■ **Information provided**
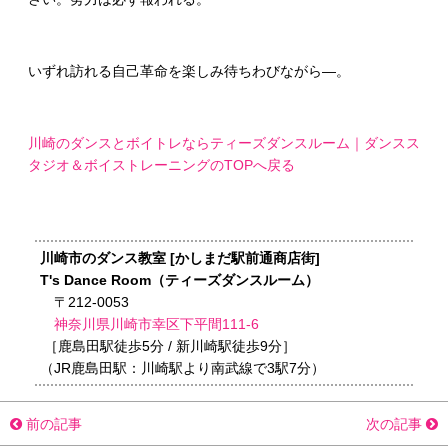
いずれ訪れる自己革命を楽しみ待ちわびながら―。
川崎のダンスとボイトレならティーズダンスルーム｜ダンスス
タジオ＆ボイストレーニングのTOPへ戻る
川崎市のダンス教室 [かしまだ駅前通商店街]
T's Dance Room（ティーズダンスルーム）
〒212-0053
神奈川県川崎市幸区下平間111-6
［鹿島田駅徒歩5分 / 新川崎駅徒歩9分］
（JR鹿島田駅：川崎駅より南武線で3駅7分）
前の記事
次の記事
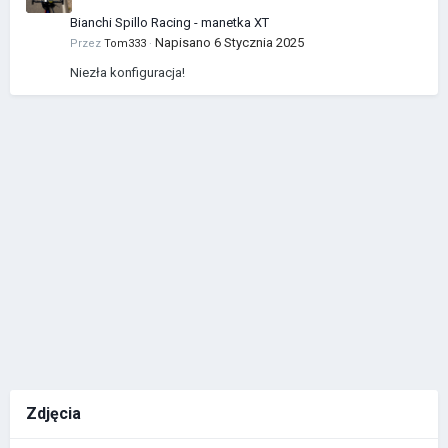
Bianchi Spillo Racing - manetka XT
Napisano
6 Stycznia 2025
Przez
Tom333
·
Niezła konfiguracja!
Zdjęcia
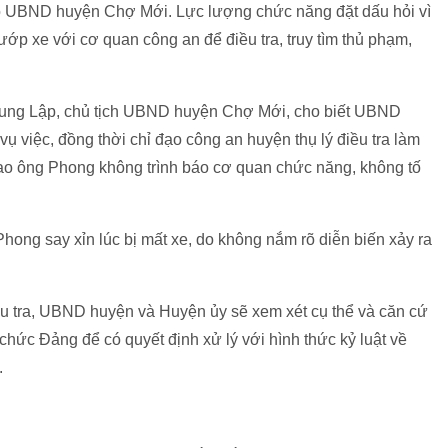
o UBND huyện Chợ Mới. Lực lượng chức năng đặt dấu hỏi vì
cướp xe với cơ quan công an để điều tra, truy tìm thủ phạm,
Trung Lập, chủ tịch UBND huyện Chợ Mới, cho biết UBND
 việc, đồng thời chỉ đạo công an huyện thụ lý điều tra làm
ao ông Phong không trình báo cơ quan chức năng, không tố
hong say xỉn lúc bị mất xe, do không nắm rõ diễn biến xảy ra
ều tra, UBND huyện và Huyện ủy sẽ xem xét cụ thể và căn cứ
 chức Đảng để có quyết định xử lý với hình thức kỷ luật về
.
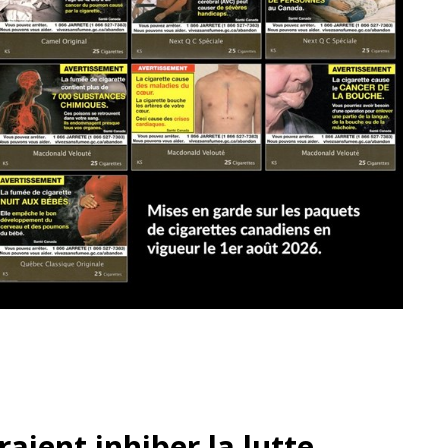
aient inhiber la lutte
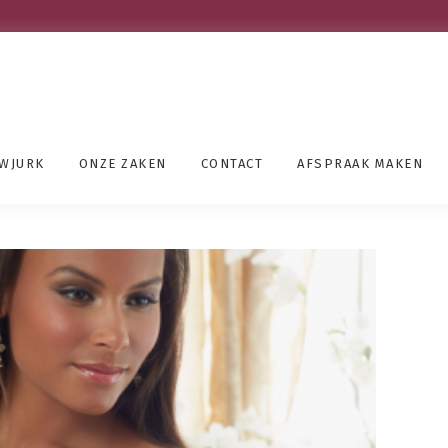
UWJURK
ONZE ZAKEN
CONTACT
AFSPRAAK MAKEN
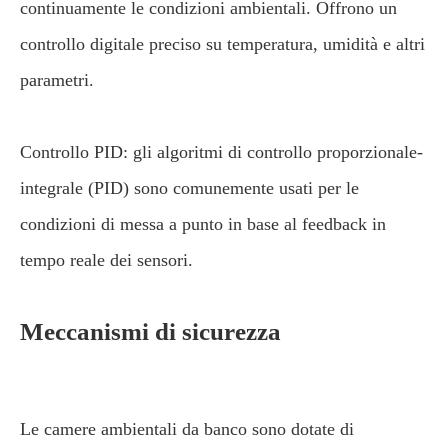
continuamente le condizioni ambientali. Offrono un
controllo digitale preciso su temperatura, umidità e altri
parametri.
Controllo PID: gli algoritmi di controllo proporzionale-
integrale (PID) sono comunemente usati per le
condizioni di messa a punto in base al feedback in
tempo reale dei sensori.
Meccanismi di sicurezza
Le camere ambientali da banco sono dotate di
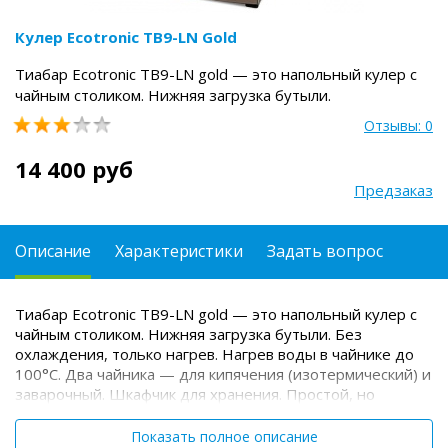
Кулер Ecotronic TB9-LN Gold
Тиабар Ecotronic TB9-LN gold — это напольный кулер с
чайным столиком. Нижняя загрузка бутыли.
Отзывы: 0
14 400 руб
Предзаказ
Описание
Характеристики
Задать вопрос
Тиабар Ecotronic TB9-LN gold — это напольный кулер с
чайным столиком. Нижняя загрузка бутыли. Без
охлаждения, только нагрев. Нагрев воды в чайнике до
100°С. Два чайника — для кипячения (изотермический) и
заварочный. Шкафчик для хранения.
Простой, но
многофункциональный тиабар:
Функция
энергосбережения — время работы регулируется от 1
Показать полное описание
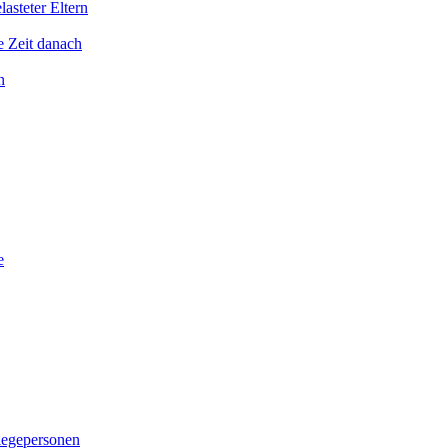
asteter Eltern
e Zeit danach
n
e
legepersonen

* * *

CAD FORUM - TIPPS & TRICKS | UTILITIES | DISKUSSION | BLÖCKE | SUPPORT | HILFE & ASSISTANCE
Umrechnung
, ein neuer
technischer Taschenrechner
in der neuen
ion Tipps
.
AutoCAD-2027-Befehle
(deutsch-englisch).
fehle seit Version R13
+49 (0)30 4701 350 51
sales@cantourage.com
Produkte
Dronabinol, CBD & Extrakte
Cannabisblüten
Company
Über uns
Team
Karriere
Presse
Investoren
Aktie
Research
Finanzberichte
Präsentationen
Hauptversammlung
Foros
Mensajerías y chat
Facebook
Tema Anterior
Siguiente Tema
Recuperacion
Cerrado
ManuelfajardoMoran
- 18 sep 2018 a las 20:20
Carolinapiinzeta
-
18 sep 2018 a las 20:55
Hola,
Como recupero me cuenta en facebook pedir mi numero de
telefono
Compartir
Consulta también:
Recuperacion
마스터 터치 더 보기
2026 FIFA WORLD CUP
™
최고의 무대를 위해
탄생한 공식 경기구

* * *

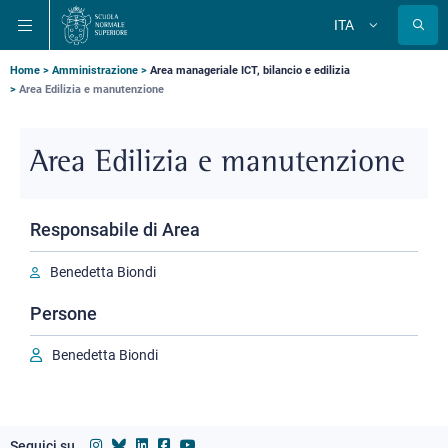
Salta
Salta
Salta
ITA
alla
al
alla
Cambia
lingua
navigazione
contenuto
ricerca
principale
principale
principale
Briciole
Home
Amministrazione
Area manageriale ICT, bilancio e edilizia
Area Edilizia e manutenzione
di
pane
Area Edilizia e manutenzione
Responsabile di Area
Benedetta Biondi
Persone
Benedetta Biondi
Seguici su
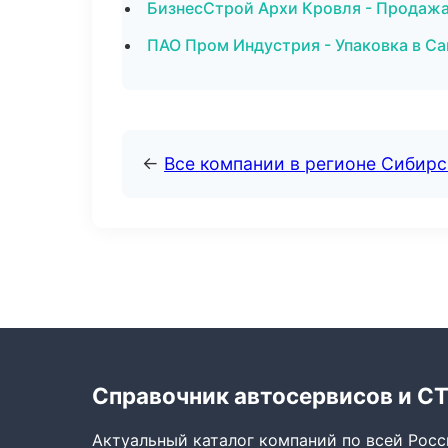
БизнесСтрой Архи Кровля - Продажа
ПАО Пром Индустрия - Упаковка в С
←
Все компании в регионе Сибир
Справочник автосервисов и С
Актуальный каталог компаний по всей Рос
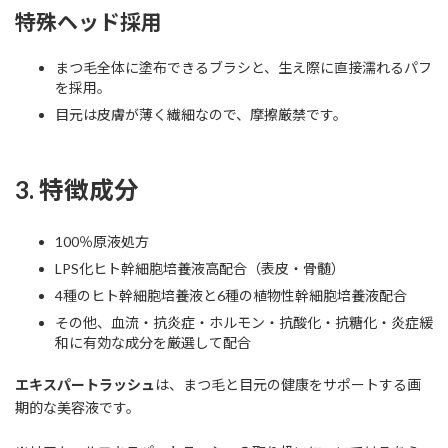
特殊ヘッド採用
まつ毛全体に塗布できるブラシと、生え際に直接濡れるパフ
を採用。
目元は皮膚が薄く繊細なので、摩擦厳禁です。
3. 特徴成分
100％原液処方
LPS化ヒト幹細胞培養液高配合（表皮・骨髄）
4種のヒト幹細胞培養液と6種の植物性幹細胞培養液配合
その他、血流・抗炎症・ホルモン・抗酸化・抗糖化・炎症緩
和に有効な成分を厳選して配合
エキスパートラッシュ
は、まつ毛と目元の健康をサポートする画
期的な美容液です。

■ **Exercise instructions**
Could you copy out the records above, starting with the line that contains "Кулер Ecotronic TB9-LN Gold" and going on through the line that contains "legepersonen", with both of those lines included? Leave the pictures out of your copy.

■ **Task response**
Кулер Ecotronic TB9-LN Gold
Тиабар Ecotronic TB9-LN gold — это напольный кулер с
чайным столиком. Нижняя загрузка бутыли.
Отзывы: 0
14 400 руб
Предзаказ
Описание
Характеристики
Задать вопрос
Тиабар Ecotronic TB9-LN gold — это напольный кулер с
чайным столиком. Нижняя загрузка бутыли. Без
охлаждения, только нагрев. Нагрев воды в чайнике до
100°С. Два чайника — для кипячения (изотермический) и
заварочный. Шкафчик для хранения.
Простой, но
многофункциональный тиабар:
Функция
энергосбережения — время работы регулируется от 1
Показать полное описание
asteter Eltern
e Zeit danach
n
e
legepersonen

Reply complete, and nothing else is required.